Image source: Medicare.gov.

Medicare coverage is one of the most important benefits that Americans get for their retirement. With most people becoming eligible for Medicare at age 65, the program's help for retirees in meeting the challenge of paying for healthcare is invaluable. Before you take your benefits, though, there are a few things you should be aware of and take into consideration. Below, we'll talk about several important factors that should go into your Medicare decision.

Coordinating Medicare with other coverage
If you have other healthcare coverage, the first question many people ask is whether they really need to apply for Medicare. Because Medicare charges premiums for Part B medical coverage, those who have group health plans through a current or former employer might not want to pay for Medicare if their current plan provides adequate coverage.

In general, if your employer has 20 or more employees, then a group health plan either through your current employer or your spouse's employer will be the primary insurer, and Medicare will play a secondary role. For employers with fewer employees, the opposite is true, and Medicare is the primary payer while the group plan pays second. If you have retiree coverage through a former employer, Medicare is typically the primary payer as well.

However, it's important to go to the provider of the employer coverage to get details. Some plans will require that you sign up for Medicare when you become eligible. Others will give you the option. Most of the time, you can qualify to start Medicare later during a special enrollment period without paying a penalty, and so that can be your best option in some cases.

Traditional Medicare or Medicare Advantage?
One key issue with Medicare is whether you want to elect traditional coverage under Parts A and B or instead choose a Medicare Advantage plan. Traditional Medicare offers benefits directly through the agency that administers the Medicare program, offering fixed benefits and allowing you to add supplemental Part D prescription drug plans if you want. By contrast, Medicare Advantage plans are run through private health-insurance companies, and they can offer slight variations in benefits as well as integrating Part D drug plan services directly into the Medicare Advantage plan.

Many people choose Medicare Advantage because it offers a cap on out-of-pocket spending. Traditional Medicare has no such limit, forcing those who want that protection to get a supplemental Medigap policy to go along with their regular coverage. In addition, different cost structures under Medicare Advantage can reduce your overall expenses, moving away from the typical 20% coinsurance payment that you'll have to make with traditional Medicare.

How to avoid penalties
Medicare expects you to sign up for the program at certain times, and if you don't, you can owe a penalty. Different parts of the program have different penalties.

Most people qualify for Part A hospital coverage under Medicare without paying a premium, so there's no penalty associated with late filing.

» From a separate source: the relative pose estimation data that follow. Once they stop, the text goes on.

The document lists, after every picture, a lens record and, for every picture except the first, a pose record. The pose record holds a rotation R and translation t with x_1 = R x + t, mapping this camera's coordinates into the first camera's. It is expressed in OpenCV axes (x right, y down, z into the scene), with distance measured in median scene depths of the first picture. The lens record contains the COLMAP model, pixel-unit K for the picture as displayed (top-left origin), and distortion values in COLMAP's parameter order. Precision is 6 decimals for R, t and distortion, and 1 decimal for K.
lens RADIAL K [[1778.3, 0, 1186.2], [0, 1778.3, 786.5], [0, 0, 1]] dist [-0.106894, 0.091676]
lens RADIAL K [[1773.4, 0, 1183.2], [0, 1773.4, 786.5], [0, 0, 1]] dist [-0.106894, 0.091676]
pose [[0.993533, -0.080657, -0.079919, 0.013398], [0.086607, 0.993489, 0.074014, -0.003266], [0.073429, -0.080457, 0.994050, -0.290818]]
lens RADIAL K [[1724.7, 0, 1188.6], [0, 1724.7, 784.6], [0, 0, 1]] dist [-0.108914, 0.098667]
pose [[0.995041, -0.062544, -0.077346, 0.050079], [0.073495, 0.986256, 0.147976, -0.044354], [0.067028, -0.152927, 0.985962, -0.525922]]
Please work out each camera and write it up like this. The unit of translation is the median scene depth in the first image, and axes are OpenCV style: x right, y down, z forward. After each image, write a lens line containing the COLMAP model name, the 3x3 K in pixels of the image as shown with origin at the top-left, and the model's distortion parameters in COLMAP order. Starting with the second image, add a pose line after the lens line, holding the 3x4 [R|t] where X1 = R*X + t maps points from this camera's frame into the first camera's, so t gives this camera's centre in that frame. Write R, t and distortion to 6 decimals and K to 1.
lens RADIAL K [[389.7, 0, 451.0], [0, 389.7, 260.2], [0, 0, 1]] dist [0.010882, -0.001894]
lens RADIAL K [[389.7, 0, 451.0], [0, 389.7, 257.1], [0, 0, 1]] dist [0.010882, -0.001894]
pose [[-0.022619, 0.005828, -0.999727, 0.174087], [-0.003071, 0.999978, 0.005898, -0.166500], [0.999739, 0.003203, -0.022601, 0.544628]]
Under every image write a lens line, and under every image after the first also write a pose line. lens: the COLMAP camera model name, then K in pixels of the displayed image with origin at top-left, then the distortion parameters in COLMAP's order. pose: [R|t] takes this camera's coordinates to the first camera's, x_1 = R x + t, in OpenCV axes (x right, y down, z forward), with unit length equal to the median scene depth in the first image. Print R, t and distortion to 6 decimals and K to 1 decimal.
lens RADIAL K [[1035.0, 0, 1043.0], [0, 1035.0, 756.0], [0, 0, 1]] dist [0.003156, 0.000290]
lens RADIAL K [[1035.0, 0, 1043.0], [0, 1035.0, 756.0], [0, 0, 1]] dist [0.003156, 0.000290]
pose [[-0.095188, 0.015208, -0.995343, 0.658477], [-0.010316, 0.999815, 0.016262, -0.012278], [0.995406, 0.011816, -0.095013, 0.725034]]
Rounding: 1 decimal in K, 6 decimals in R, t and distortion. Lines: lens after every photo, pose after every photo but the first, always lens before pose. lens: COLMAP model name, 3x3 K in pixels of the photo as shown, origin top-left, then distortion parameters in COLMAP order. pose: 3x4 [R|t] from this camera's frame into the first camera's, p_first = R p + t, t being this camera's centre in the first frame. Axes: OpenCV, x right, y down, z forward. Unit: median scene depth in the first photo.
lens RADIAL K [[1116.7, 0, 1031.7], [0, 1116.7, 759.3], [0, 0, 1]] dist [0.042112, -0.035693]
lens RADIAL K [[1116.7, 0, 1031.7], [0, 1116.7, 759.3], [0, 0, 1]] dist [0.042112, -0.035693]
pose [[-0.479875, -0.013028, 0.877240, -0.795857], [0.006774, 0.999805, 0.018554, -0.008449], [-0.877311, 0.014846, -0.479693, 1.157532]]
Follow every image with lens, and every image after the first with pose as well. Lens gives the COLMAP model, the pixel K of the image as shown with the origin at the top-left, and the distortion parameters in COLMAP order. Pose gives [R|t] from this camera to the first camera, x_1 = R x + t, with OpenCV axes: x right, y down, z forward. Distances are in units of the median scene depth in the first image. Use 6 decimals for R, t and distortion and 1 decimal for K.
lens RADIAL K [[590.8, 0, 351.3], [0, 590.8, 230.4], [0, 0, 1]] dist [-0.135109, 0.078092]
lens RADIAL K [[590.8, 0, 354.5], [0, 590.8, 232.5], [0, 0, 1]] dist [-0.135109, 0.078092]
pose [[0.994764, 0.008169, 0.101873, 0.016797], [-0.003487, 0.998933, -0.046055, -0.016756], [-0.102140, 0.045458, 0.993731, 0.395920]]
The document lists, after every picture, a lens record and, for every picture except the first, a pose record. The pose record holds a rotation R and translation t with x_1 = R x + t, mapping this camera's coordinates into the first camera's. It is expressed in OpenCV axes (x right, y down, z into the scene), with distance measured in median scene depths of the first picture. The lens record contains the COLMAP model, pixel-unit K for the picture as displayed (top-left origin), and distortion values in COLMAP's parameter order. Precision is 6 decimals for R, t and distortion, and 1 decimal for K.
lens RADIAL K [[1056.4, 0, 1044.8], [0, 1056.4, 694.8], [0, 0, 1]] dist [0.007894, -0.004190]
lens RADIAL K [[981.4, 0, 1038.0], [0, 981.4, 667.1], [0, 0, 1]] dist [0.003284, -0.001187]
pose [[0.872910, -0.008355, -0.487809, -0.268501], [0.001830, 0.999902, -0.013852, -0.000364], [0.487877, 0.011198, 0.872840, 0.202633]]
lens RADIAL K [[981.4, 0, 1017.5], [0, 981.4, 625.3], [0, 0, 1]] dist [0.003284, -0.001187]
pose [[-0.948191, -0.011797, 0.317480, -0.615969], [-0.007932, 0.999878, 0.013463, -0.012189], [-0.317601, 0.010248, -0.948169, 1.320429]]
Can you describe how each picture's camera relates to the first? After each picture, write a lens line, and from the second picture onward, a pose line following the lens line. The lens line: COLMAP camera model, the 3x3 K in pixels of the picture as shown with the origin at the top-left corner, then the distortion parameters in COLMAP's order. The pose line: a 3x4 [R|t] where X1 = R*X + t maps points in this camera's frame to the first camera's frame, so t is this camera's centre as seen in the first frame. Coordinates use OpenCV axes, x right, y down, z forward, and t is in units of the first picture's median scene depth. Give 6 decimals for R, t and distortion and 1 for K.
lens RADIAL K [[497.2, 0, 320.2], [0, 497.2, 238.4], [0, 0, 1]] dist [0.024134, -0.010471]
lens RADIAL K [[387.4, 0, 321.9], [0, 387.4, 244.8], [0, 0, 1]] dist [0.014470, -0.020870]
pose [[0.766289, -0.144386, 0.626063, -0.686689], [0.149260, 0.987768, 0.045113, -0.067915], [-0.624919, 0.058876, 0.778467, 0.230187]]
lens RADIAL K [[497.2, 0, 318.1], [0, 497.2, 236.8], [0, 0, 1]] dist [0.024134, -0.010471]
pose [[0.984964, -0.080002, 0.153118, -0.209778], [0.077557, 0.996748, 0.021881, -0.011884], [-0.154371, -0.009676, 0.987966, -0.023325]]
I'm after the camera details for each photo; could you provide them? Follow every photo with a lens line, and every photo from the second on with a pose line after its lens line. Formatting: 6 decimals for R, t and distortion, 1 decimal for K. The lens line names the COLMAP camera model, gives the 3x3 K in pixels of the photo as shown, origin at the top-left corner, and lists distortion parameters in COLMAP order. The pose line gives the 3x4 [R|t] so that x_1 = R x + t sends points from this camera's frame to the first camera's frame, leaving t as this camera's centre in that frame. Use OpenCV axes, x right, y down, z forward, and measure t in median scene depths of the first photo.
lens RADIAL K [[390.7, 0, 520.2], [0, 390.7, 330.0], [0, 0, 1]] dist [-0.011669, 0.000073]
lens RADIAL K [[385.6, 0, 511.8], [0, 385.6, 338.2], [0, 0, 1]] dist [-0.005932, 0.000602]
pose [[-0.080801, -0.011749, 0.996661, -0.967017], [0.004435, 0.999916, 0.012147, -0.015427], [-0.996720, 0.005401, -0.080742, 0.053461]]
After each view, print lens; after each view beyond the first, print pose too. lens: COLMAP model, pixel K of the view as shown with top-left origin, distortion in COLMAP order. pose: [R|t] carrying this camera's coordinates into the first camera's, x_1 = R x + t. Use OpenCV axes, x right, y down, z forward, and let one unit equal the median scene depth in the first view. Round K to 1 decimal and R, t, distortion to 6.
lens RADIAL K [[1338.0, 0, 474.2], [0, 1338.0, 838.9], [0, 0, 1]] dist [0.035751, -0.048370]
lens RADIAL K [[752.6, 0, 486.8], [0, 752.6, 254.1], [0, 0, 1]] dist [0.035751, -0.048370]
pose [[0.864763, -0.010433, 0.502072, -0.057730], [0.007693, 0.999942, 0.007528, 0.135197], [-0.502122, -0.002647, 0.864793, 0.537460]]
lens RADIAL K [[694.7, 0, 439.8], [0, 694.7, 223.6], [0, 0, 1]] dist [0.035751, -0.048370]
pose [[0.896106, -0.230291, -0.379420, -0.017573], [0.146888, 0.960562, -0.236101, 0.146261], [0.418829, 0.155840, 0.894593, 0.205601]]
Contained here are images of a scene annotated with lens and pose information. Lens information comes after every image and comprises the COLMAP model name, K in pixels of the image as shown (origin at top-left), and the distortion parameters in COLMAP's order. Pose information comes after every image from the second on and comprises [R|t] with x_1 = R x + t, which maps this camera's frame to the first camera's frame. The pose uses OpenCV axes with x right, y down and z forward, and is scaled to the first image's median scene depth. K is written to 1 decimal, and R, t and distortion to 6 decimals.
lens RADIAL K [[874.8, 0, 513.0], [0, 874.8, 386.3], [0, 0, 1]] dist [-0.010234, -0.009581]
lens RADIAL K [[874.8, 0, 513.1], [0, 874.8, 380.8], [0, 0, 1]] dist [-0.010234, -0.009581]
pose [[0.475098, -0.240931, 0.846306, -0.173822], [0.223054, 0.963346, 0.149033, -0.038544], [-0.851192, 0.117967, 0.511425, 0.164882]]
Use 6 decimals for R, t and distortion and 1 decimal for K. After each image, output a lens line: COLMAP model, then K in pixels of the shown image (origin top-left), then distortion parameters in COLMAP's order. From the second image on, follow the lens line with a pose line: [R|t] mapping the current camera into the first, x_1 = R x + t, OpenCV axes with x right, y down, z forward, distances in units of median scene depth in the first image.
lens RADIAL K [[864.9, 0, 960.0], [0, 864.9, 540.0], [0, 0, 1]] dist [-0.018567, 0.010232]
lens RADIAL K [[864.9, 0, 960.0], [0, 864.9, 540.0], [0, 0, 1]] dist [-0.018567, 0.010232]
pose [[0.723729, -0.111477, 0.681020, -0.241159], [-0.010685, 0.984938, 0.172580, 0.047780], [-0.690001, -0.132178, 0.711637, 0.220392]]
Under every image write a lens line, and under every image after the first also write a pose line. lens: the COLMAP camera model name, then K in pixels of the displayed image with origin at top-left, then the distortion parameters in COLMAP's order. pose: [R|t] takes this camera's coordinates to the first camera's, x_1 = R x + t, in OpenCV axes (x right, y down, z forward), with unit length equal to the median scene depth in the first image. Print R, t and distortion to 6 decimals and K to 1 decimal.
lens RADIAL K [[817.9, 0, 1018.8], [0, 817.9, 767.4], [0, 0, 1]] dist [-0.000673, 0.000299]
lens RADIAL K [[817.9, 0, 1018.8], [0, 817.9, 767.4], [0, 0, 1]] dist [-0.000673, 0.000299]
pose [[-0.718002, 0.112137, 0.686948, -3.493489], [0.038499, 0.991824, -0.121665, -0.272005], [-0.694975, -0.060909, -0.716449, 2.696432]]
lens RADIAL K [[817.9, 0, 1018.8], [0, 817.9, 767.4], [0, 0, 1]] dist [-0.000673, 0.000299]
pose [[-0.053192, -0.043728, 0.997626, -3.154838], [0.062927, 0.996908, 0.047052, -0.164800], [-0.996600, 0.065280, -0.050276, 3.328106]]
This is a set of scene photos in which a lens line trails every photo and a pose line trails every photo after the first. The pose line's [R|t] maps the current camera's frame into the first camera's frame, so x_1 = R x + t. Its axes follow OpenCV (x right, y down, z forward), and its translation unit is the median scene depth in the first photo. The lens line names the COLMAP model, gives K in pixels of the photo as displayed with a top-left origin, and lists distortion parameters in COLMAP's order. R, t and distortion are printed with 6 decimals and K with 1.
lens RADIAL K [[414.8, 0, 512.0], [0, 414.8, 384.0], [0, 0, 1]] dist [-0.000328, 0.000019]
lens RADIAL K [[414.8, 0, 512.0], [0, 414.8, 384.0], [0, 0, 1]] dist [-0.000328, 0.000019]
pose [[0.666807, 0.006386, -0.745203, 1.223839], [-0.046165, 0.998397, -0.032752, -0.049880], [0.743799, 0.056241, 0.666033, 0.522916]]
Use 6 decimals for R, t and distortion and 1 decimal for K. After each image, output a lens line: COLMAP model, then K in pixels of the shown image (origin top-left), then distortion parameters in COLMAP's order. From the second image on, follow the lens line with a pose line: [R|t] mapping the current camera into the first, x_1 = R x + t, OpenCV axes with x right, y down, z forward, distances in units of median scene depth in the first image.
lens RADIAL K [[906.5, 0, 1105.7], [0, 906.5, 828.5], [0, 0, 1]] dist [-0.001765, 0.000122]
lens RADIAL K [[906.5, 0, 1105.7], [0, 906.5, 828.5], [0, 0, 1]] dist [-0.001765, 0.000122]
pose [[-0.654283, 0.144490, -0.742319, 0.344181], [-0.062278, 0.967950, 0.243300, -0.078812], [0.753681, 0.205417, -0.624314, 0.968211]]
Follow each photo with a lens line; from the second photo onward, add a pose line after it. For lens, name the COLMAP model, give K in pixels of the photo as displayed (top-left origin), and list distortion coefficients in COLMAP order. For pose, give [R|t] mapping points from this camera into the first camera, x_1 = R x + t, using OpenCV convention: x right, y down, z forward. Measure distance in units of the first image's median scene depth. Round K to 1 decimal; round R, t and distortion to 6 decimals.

However, those who have to pay the Part A premium also pay a 10% penalty on each monthly premium for a period equal to twice the number of years that you waited to sign up.

Part B medical coverage has a similar penalty provision. Premiums will rise 10% for every 12 months you delayed taking Medicare Part B, but the difference is that unlike Part A penalties, the Part B penalty continues for the rest of your lifetime. However, you won't pay a penalty if you qualify for a special enrollment period. This can happen if you work past 65 and have private insurance coverage through your employer, with the special enrollment period typically starting as soon as you retire and lose that coverage.

Finally, for Part D drug coverage, the penalty calculation is more complex. Medicare takes the base beneficiary premium and imposes a 1% penalty for every month that you didn't have coverage. To avoid the penalty, you'll need to avoid going 63 days or more without drug coverage from some source.

Medicare is an extremely useful program, but it also has some complexities. Making sure you understand how the program works will help you when it's time to enroll.